China would use the pipelines to import crude oil and petroleum products from Persian Gulf producers. Prior to the 2011 imposition of U.S. and international sanctions on Iran, China was one of the largest importers of Iranian oil and is keen to reinvigorate energy trade with Tehran, in anticipation of the lifting of the sanctions as a result of a proposed deal on Iran’s nuclear program.

China has offered to finance the construction of Pakistan’s stretch of a pipeline to carry Iranian natural gas imports that would fuel the generation of 3,500 megawatts of electricity.

“It is difficult to overestimate what these planned Chinese investments and assistance mean to Pakistan. These are projects of truly strategic nature that serve both the interests of China and Pakistan,” said Arif Rafiq, president of Vizier Consulting, which offers advice on political and strategic risk in South Asia and the Middle East.

The planned Chinese investments dwarf American efforts, which included about $2 billion to help finance the installation of 1,500 megawatts of electricity generation capacity. China plans to invest $15.5 billion to supply 10,400 megawatts from mostly coal-fueled power generation projects by 2018, and a further $18.3 billion to add 6,600 megawatts capacity more after that.

“China is a filling a void left by a departing U.S., which never quite had the interest, aptitude, or political support at home to pursue projects of strategic significance in Pakistan,” said Rafiq, who’s also an adjunct scholar at the Middle East Institute, a Washington think tank.

Xi will also finalize the sale of eight conventionally powered Chinese submarines to Pakistan, at a cost of between $5 and $6 billion, and may sweeten the deal by offering to build a submarine refueling and maintenance station at Gwadar that would also be available to the Chinese submarines.

China has yet to approve Pakistan’s request last year to acquire four nuclear-powered submarines capable of launching ballistic missiles carrying nuclear and conventional warheads.

The Chinese investment in Pakistan is viewed with concern by neighboring India, which has fought wars with both countries.

“The submarine and Gwadar port deals are intended to contain India and help China project powers in the Indian Ocean, which is increasing critical for Chinese maritime ambitions.
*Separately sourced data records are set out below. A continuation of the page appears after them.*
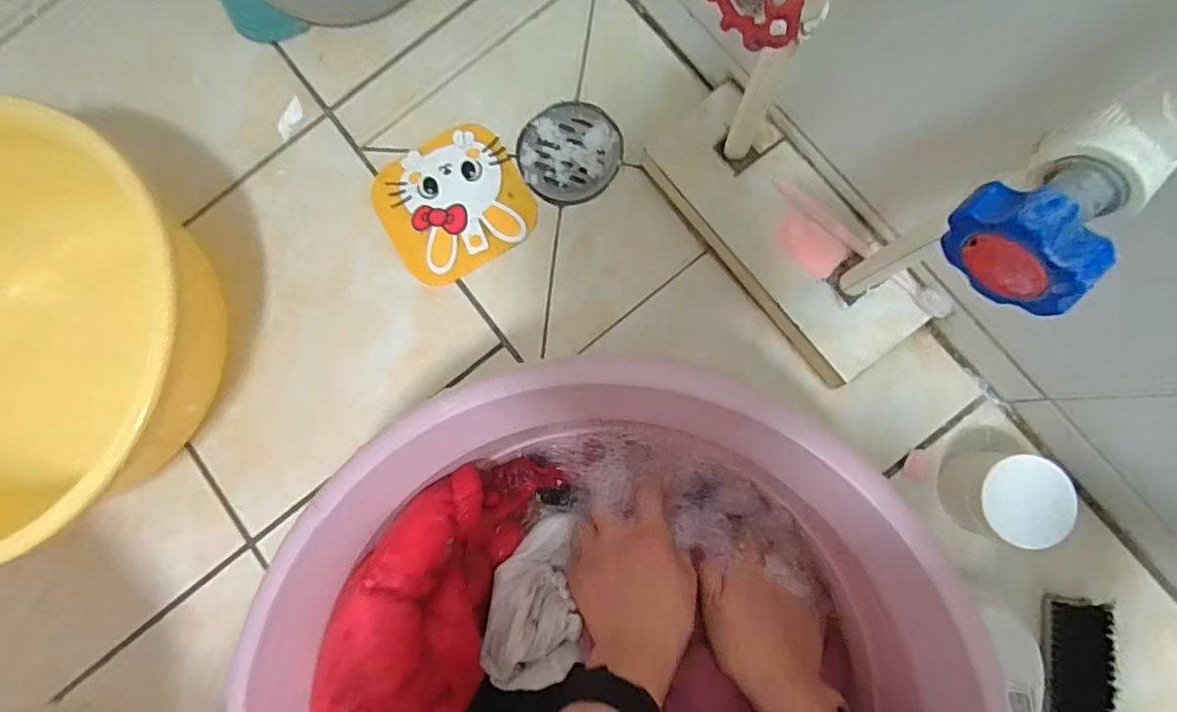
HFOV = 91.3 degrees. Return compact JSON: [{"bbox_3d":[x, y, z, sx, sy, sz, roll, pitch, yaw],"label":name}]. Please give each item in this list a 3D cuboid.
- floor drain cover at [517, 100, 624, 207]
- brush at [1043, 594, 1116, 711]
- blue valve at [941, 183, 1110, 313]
[{"bbox_3d":[-0.018,-0.203,0.573,0.102,0.006,0.099,39,88,7],"label":"floor drain cover"},{"bbox_3d":[0.395,0.251,0.466,0.041,0.029,0.102,6,84,5],"label":"brush"},{"bbox_3d":[0.159,-0.039,0.211,0.017,0.043,0.050,-40,82,-1],"label":"blue valve"}]

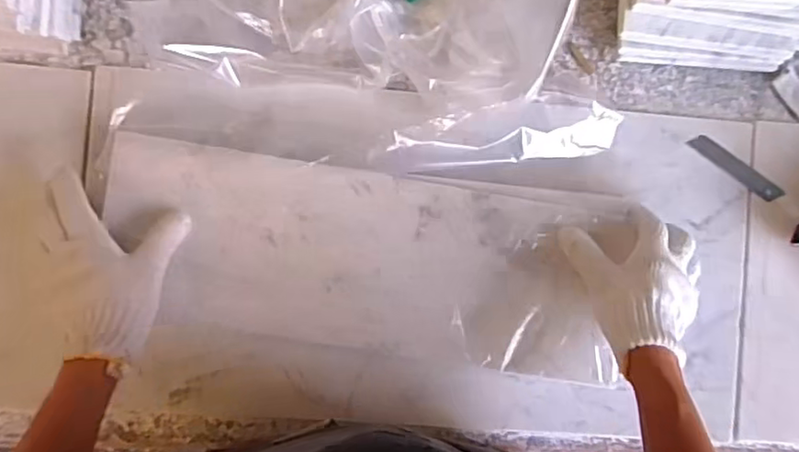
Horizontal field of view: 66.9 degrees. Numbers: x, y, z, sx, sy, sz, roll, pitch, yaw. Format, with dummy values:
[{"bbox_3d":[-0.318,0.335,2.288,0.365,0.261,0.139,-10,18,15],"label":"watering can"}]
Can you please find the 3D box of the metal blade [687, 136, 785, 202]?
[{"bbox_3d":[0.312,-0.053,0.560,0.102,0.004,0.018,32,88,-7],"label":"metal blade"}]

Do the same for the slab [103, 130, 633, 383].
[{"bbox_3d":[-0.028,0.028,0.528,0.437,0.028,0.165,12,85,-3],"label":"slab"}]

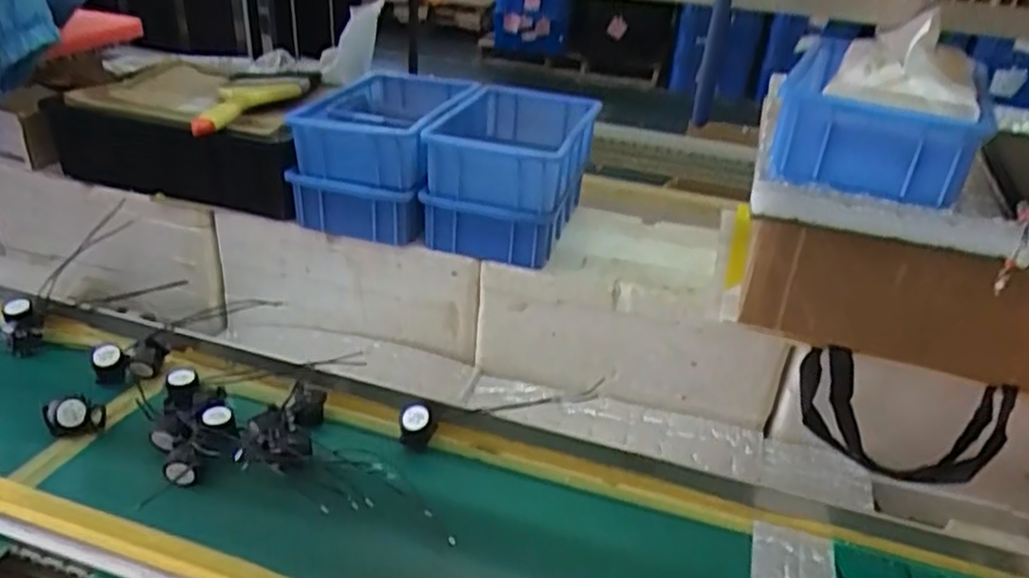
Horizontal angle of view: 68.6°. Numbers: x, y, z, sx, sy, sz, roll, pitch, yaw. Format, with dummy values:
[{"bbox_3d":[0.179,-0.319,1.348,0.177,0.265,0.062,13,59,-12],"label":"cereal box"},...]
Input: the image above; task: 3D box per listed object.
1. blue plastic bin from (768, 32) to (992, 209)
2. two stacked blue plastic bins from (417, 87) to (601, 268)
[{"bbox_3d":[0.263,-0.128,0.555,0.122,0.068,0.169,14,33,18],"label":"blue plastic bin"},{"bbox_3d":[0.000,-0.119,0.775,0.138,0.122,0.190,11,32,13],"label":"two stacked blue plastic bins"}]

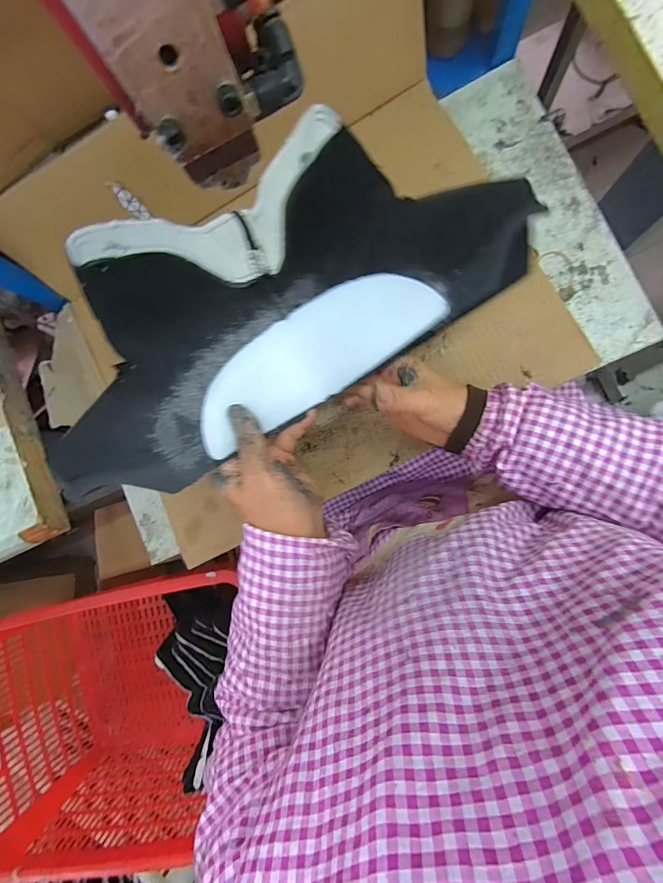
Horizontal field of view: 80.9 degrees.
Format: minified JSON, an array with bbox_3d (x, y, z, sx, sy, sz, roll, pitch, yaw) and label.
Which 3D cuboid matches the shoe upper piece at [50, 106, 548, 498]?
[{"bbox_3d":[-0.053,-0.115,0.300,0.360,0.079,0.197,-32,83,7],"label":"shoe upper piece"}]

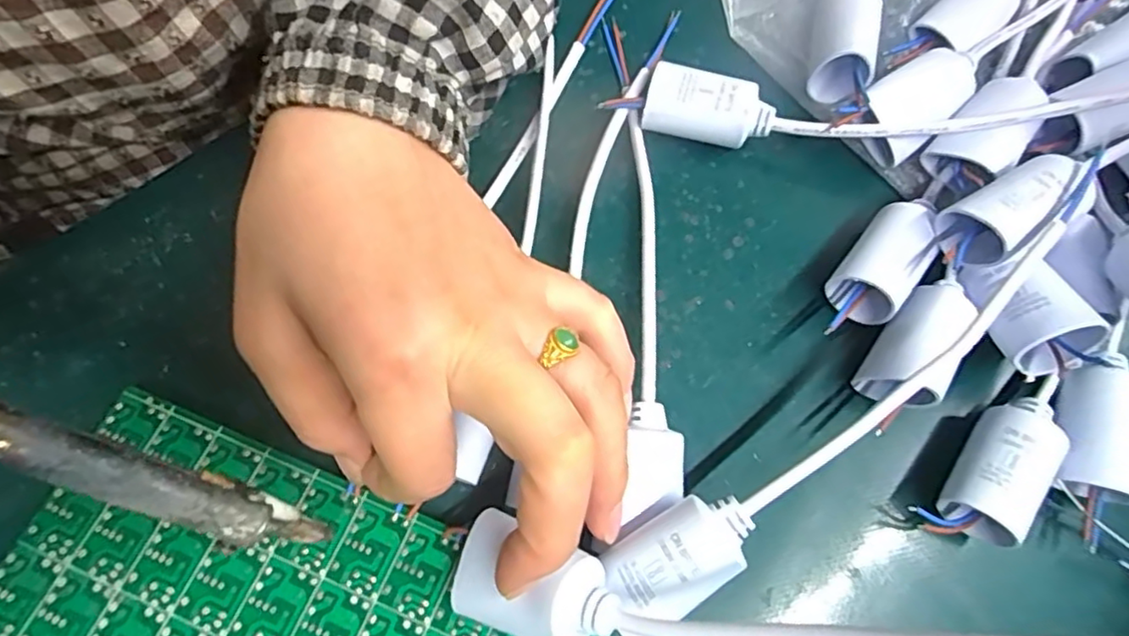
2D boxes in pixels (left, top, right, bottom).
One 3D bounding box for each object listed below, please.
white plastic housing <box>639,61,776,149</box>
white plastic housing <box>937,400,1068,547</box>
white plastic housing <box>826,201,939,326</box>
[{"bbox_3d":[0.058,-0.084,0.259,0.051,0.024,0.024,19,74,4],"label":"white plastic housing"},{"bbox_3d":[0.148,0.049,0.217,0.023,0.026,0.049,29,75,7],"label":"white plastic housing"},{"bbox_3d":[0.121,-0.020,0.241,0.025,0.026,0.043,40,77,10],"label":"white plastic housing"}]

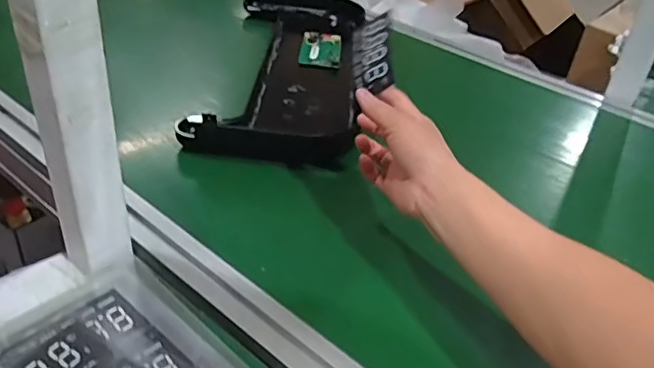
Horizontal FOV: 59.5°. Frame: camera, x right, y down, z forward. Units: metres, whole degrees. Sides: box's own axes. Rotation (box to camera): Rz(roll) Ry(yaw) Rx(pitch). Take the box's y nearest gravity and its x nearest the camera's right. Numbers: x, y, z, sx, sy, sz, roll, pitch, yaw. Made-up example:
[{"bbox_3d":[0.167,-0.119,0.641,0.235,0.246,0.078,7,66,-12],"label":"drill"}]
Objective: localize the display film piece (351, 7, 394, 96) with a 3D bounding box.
[{"bbox_3d":[0.043,-0.125,0.550,0.045,0.006,0.085,-19,57,32],"label":"display film piece"}]

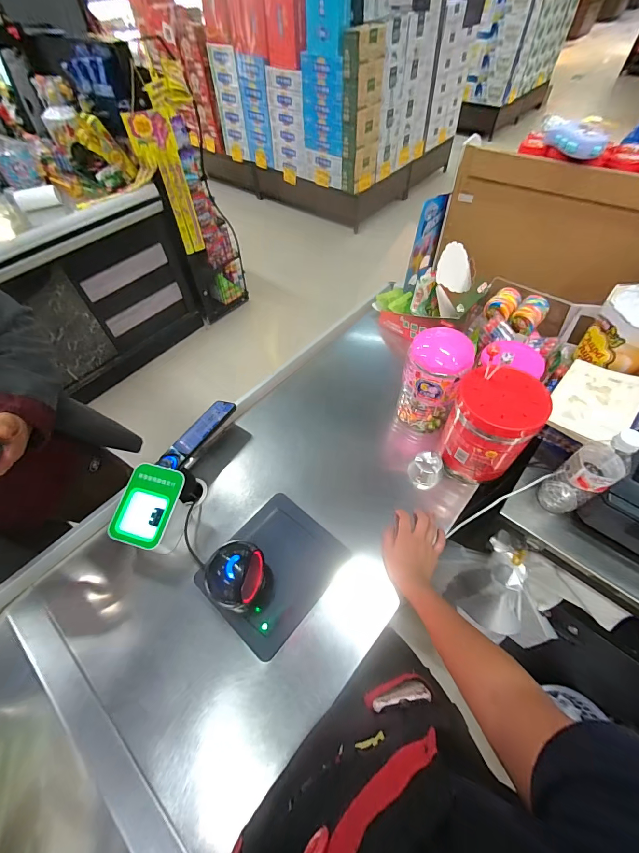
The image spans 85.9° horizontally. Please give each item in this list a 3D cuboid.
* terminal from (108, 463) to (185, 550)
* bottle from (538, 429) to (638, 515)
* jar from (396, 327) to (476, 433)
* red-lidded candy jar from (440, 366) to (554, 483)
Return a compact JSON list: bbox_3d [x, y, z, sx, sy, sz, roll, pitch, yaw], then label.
[{"bbox_3d":[-0.314,0.162,0.660,0.108,0.105,0.140,10,56,10],"label":"terminal"},{"bbox_3d":[0.464,0.087,0.601,0.056,0.232,0.069,-25,58,-14],"label":"bottle"},{"bbox_3d":[0.244,-0.094,0.758,0.116,0.203,0.123,-1,55,2],"label":"jar"},{"bbox_3d":[0.328,0.005,0.677,0.141,0.198,0.137,-1,55,2],"label":"red-lidded candy jar"}]

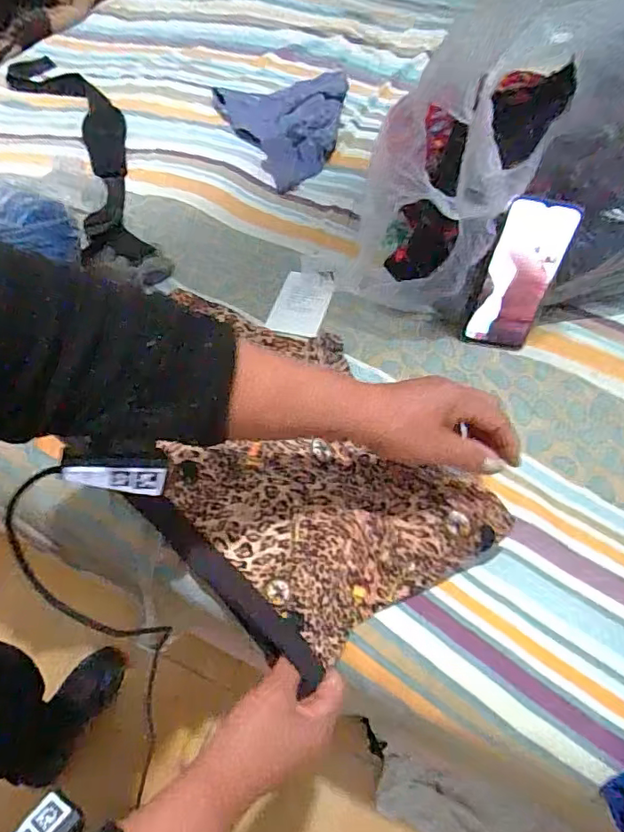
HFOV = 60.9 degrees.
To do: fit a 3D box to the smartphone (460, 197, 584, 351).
[{"bbox_3d":[0.217,-0.144,0.562,0.079,0.159,0.016,6,39,-8],"label":"smartphone"}]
The close defense relationship with Pakistan not only constrains India’s options, but also allows China to achieve its strategic aim in the region,” said Harsh V. Pant, a professor of international relations at King’s College London, a British university.

India has begun trials of a domestically-developed, nuclear weapons-capable submarine, which would complete its triumvirate of air, land and sea-based strategic forces targeting China and Pakistan.

China is playing its cards cautiously, ahead of a May visit by Indian Prime Minister Nirender Modi because “many in Beijing believe the Modi administration is their best bet to achieve a lasting solution to their vexed border disputes,” Pant said.

“Balancing its all-weather partnership with Pakistan with a stable major-power relationship with India will be a priority for Beijing,” he said.